Yönetmelik; RTÜK Yasası ve İnternet Ortamından Yapılan Yayınların Düzenlenmesi ve Bu Yayınlar Yoluyla İşlenen Suçlarla Mücadele Edilmesi Hakkında Yasa’nın ilgili hükümlerine göre hazırlandı. Ancak bu iki yasada yer alan bazı önemli düzenlemelere yönetmelik taslağında atıf yapılmaması RTÜK ve BTK’ye yasanın çerçevesini aşan yetkiler tanıdı.

İnternet Yasası’na göre bir internet sitesinden içerik çıkarılması veya siteye erişimin tamamen engellenmesi için Cumhurbaşkanlığı’nın veya ilgili bakanlıkların talepte bulunması gerekiyor. Talep; BTK’ye iletiliyor, sitedeki içerik çıkarılıyor veya site erişime kapatılıyor. BTK aldığı kararı daha sonra Sulh Ceza Hakimi’nin onayına sunuyor. Yani site önce yasaklanıyor, yargının onayı daha sonra alınıyor. Burada erişilmesi istenmeyen içeriğe ulaşılmasının zaman kaybetmeden engellenmesi amaçlanıyor. Sulh Ceza Hakimi’nin Cumhurbaşkanı’nın talebini ve BTK’nin yasak işlemini yerinde bulmaması, yani erişimin engellenmesine gerek duymaması durumunda erişim yasağının kendiliğinden kaldırılması gerekiyor.

Adana Baro Başkanı Av. Veli Küçük, yönetmelikte gördüğü ‘asıl tehlike’yi RTÜK’ün PuhuTV, Netflix gibi abonelik sistemiyle yayın yapan dijital platformlara dönük denetimi olduğunu belirterek, “Yönetmeliğe göre RTÜK, bu platformlardan abonelerinin her türlü kişisel bilgisini isteyecek.

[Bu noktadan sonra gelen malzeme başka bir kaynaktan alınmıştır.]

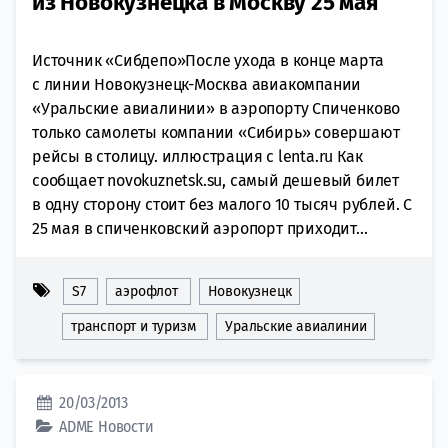
из Новокузнецка в Москву 25 мая
Источник «Сибдепо»После ухода в конце марта
с линии Новокузнецк-Москва авиакомпании
«Уральские авиалинии» в аэропорту Спиченково
только самолеты компании «Сибирь» совершают
рейсы в столицу. иллюстрация с lenta.ru Как
сообщает novokuznetsk.su, самый дешевый билет
в одну сторону стоит без малого 10 тысяч рублей. С
25 мая в спиченковский аэропорт приходит...
S7
аэрофлот
Новокузнецк
транспорт и туризм
Уральские авиалинии
20/03/2013
ADME
Новости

Kişilerin neyi, ne kadar izlediğini kayıt altına alabilecek. Bunun adı da dijital fişlemedir” diye konuştu.

Av. Küçük, yazılı açıklamasında yönetmelikte açıkça yazılmasa da; Twitter, Facebook veya YouTube gibi sosyal medya kanalları üzerinden yapılan, kişilerarası iletişimi sağlayan görsel ve işitsel yayınların da denetime alındığını vurguladı.

Av. Küçük, bu doğrultuda YouTube kanalı kullanılarak yapılan yayınların da RTÜK denetimine gireceği riskine dikkat çekti.

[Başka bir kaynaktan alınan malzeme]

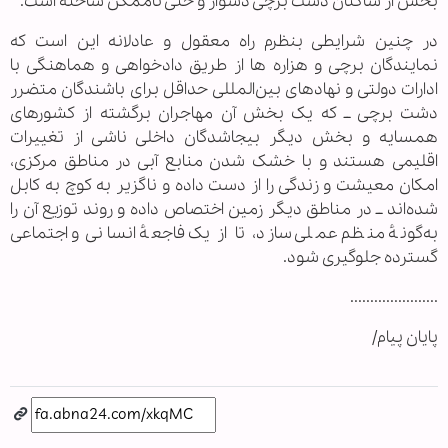
بخش از ساکنان دشت برچی دشوار و حتی ناممکن ساخته است.
در چنین شرایطی بنظرم راه معقول و عادلانه این است که
نمایندگان برچی و هزاره ها از طریق دادخواهی و هماهنگی با
ادارات دولتی و نهادهای بین‌المللی حداقل برای باشندگان متضرر
دشت برچی ــ که یک بخش آن مهاجران برگشته از کشورهای
همسایه و بخش دیگر بیجاشدگان داخلی ناشی از تغییرات
اقلیمی هستند و با خشک شدن منابع آبی در مناطق مرکزی،
امکان معیشت و زندگی را از دست داده و ناگزیر به کوچ به کابل
شده‌اند ــ در مناطق دیگر زمین اختصاص داده و روند توزیع آن را
به‌گونهٔ منظم عملی سازد، تا از یک فاجعهٔ انسانی و اجتماعی
گسترده جلوگیری شود.
......................
پایان پیام/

“Çünkü buradan yapılan yayınlar da, bir çeşit kamu yayıncılığı olarak görülecektir. Bireysel yayınların denetim dışı kaldığı görülse de, düzenli bir şekilde yapılan yayınlar bireysellikten çıkacaktır ve RTÜK denetimine tabii olacaktır” görüşünü dile getiren Av. Küçük, yönetmeliği “sansür mekanizması” olarak tanımlayarak, “Yayından önce RTÜK’ten lisans alma koşulu getiriliyor. Koşullar arasında MİT ve Emniyet’ten temiz kağıdı almak da var. Bu da daha yayına başlamadan sansür mekanizmasının devreye sokulması demektir” dedi.

"AB KRİTERLERİNE UYMAZ”

Yönetmeliğin “Avrupa Birliği (AB) kriterlerine uygun” olmadığını söyleyen Av. Küçük, yönetmeliğin siyasi iktidar tarafından internet yayıncısı üzerinde “Demokles’in kılıcı” gibi kullanılacağını düşündüğüni ifade etti.

Güzel ülkemizin gündeminin aslında RTÜK yönetmeliği olmaması gerektiğine dikkat çeken Av. Küçük, “Ülkede ekonomik kriz var, insan haklarında, hukuk devletinde, demokraside, temel hak ve özgürlükler de geriye gidiş var. Bunu konuşmuyorsunuz, yönetmelik konuşuyorsunuz” çıkışında bulundu.

Türkiye’nin internete 1993’te bağlandığını, 2001’de denetim mekanizmasının getirildiğini hatırlatan Av.Küçük, o günden bugüne “internet denetlenmeli mi, denetlenmemeli mi” tartışmasının yapıldığını kaydetti.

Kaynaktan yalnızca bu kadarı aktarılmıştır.